(Rendered chart images)
※
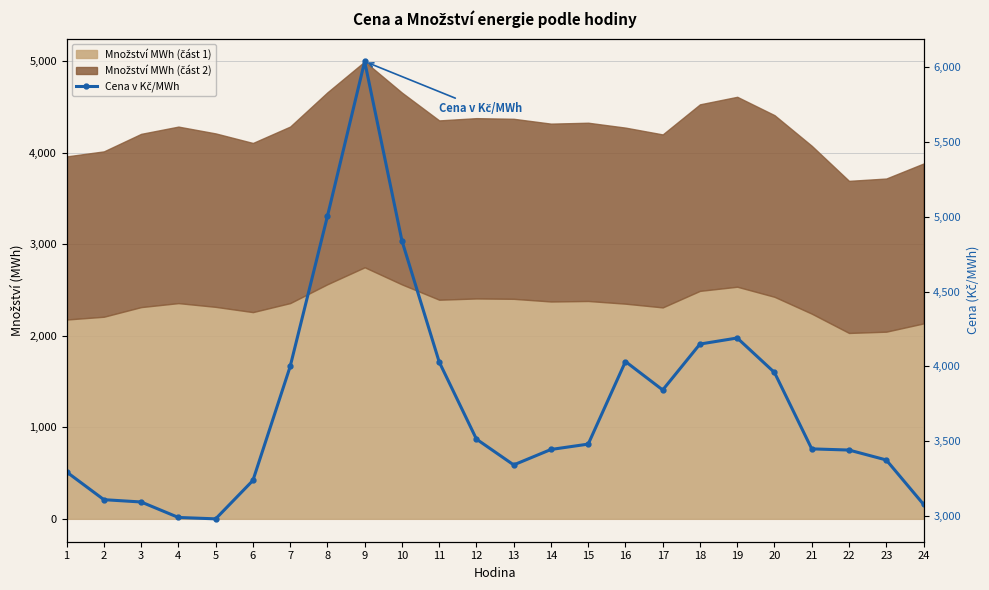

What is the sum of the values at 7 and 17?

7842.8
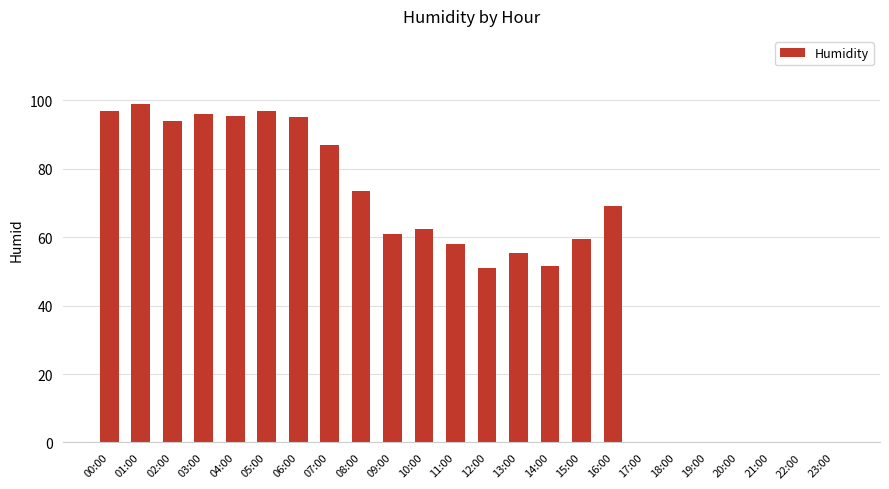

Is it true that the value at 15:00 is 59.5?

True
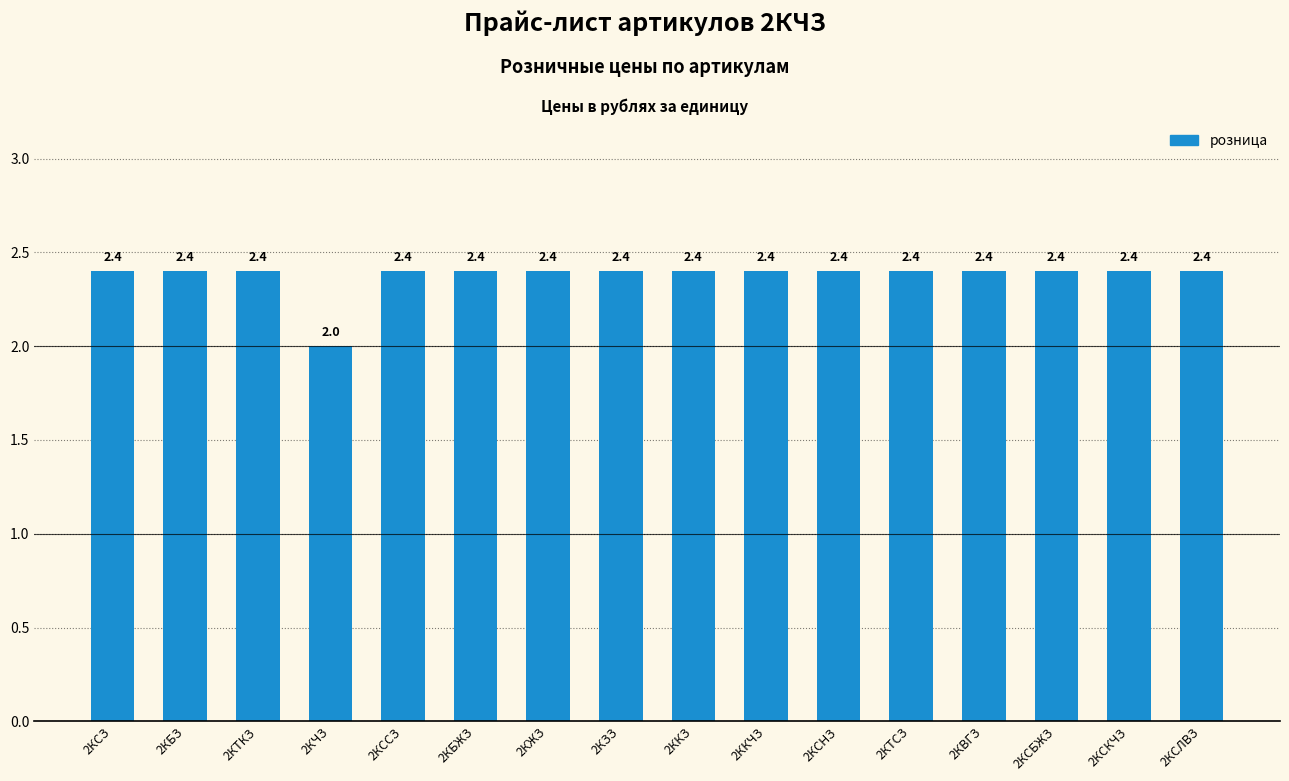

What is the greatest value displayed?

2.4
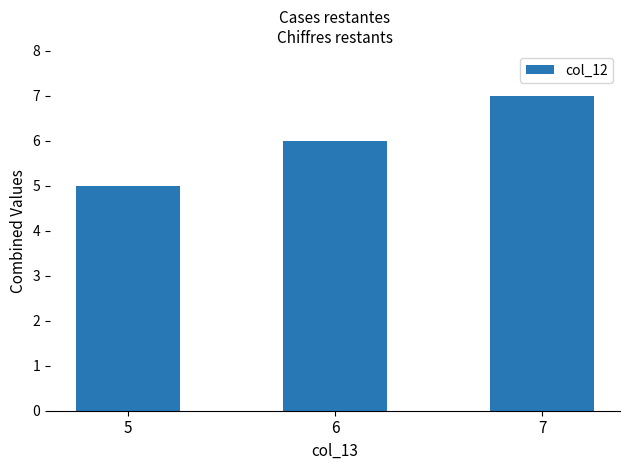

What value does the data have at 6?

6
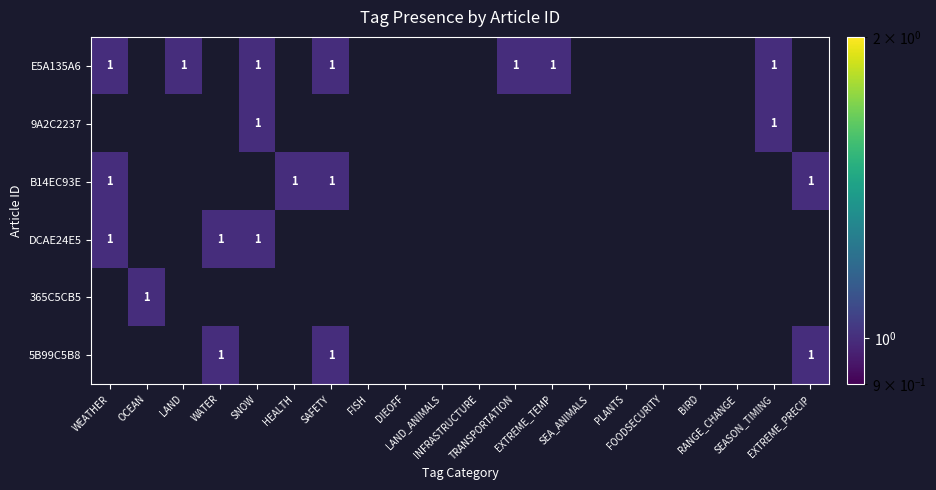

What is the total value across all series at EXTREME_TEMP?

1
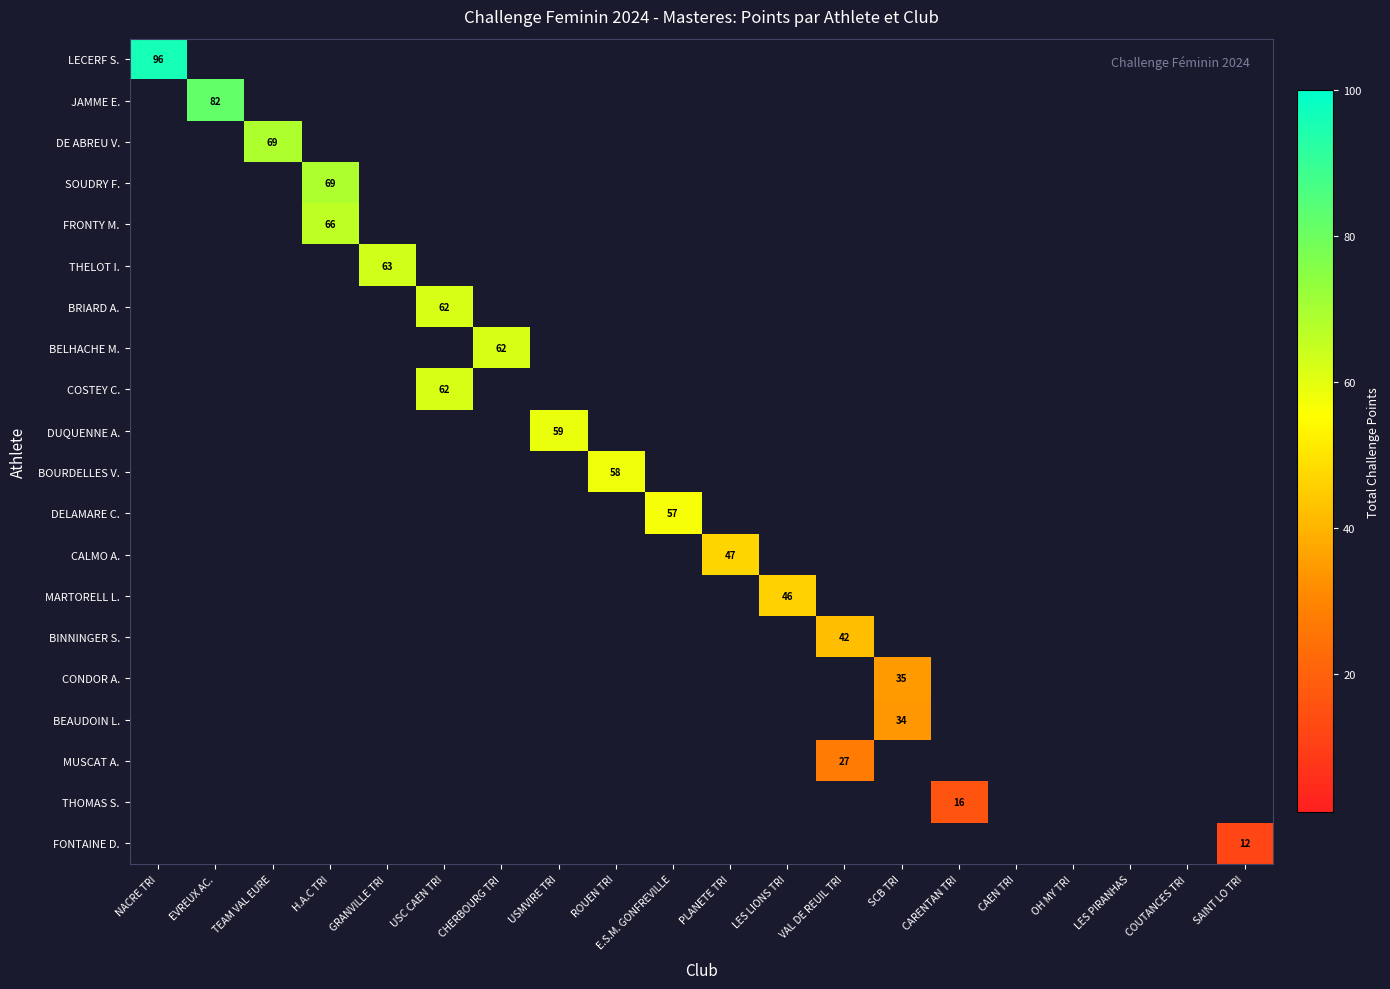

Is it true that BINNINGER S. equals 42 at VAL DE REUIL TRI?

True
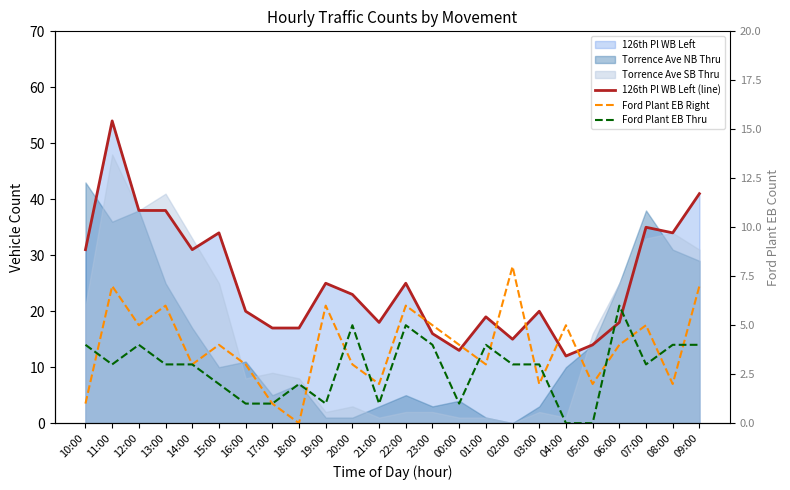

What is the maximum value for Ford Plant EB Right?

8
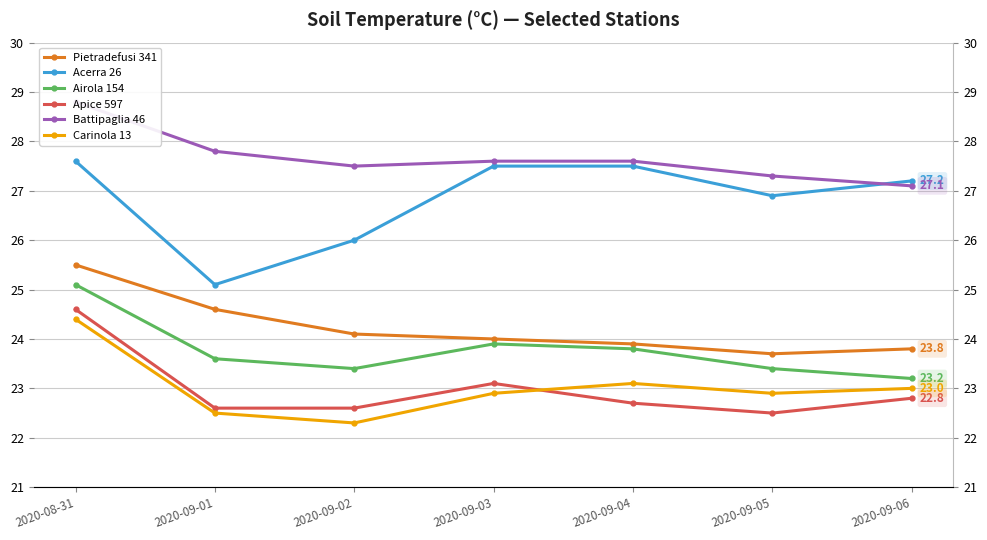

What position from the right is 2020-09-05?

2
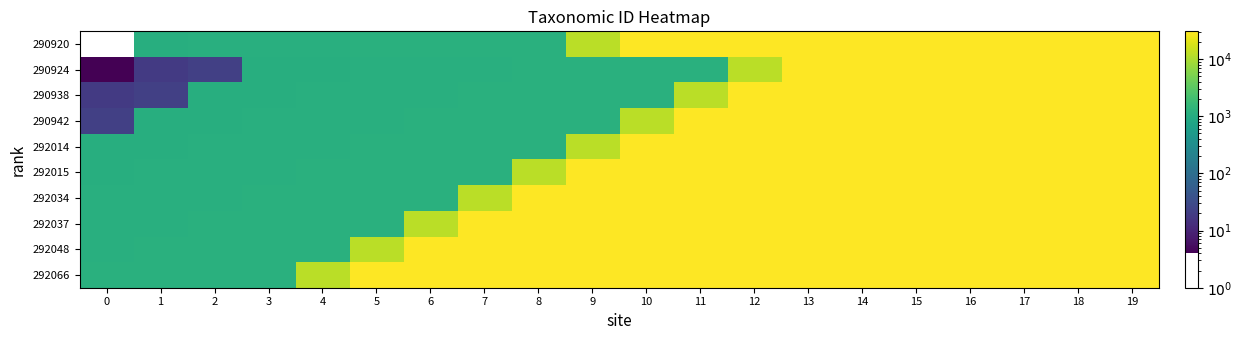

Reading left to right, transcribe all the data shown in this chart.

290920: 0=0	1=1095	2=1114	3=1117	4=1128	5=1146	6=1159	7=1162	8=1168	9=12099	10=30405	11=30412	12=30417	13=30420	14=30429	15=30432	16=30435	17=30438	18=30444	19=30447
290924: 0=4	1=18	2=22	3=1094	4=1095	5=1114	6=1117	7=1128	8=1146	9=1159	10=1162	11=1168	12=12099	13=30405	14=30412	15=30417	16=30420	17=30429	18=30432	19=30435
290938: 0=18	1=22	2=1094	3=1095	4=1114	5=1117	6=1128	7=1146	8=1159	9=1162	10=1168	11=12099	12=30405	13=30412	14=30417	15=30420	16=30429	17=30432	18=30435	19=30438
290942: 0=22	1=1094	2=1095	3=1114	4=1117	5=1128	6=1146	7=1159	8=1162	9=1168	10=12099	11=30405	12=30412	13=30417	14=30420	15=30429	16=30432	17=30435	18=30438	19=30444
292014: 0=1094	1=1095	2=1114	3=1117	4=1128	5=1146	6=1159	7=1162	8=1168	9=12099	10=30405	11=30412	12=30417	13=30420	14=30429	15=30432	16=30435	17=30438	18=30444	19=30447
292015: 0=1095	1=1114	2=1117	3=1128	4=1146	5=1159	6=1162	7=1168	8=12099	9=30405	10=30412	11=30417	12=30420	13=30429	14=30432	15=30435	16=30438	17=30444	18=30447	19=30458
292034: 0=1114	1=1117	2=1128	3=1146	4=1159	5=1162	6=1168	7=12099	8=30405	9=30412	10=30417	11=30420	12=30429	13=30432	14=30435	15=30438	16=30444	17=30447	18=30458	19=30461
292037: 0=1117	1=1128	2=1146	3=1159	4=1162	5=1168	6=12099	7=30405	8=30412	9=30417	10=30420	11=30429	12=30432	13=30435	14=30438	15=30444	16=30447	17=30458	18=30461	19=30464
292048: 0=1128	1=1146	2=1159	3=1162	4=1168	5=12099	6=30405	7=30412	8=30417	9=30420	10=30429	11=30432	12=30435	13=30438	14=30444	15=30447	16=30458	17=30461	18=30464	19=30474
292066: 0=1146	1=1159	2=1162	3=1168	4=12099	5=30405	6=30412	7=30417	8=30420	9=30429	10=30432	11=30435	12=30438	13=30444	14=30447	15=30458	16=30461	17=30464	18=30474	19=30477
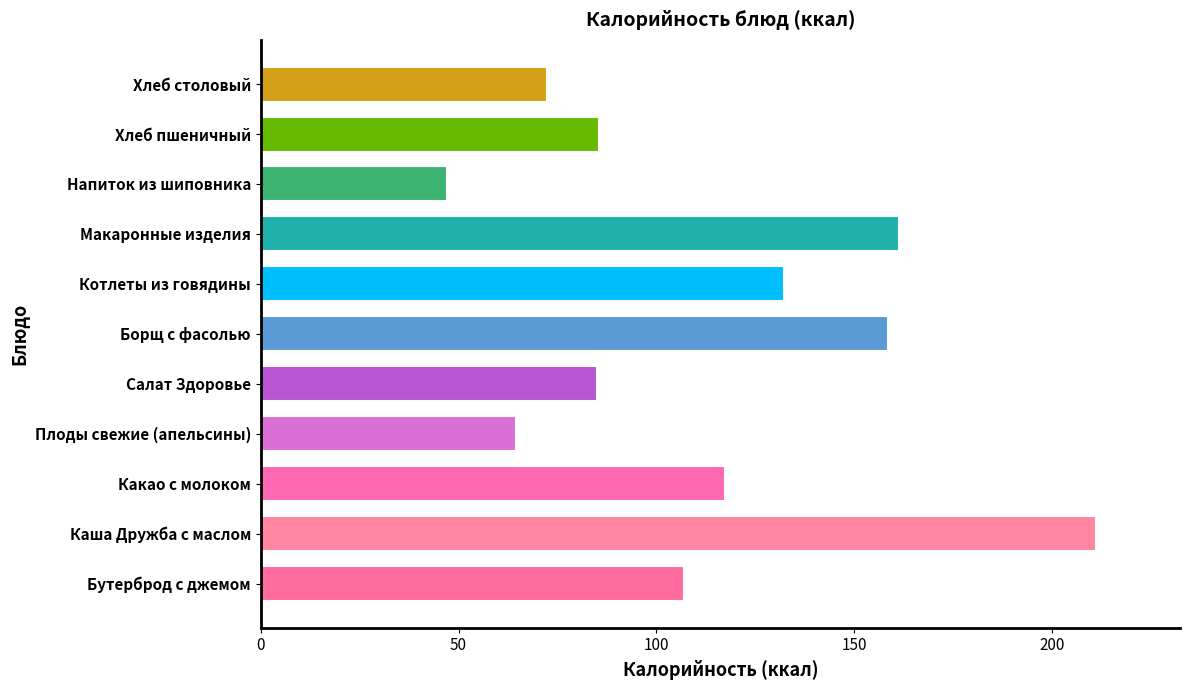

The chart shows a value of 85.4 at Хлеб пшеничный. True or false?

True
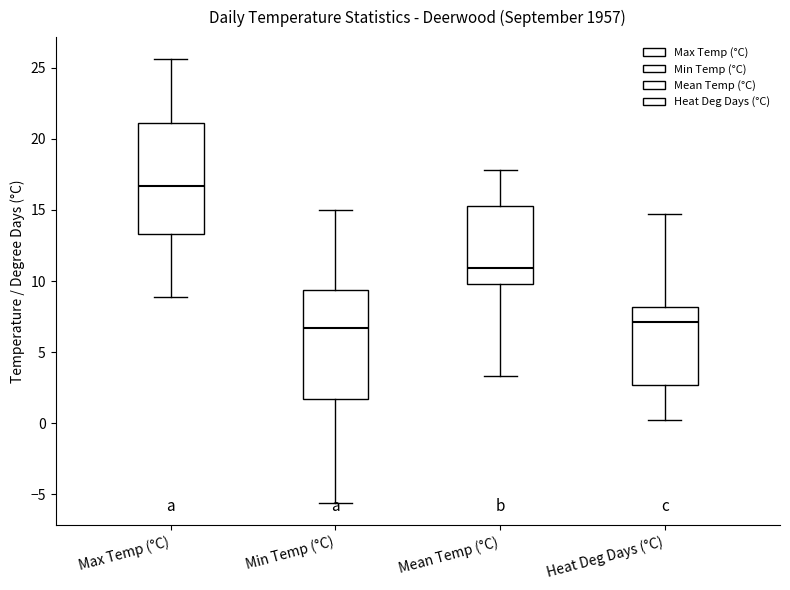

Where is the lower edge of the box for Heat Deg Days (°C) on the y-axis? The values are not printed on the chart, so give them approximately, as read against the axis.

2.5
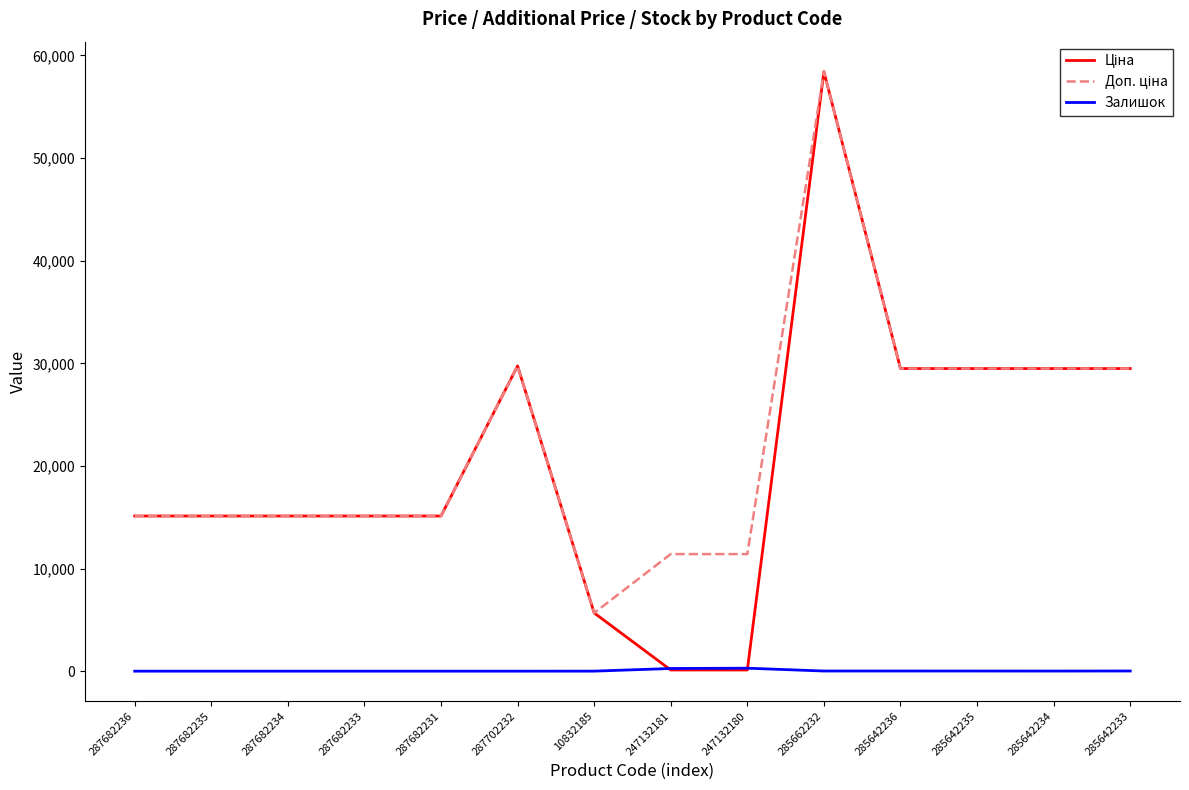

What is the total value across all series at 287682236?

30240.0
※
Problem details
Please count the lines in the rows above that contain the word "across" and reply with the number alone.

Result
2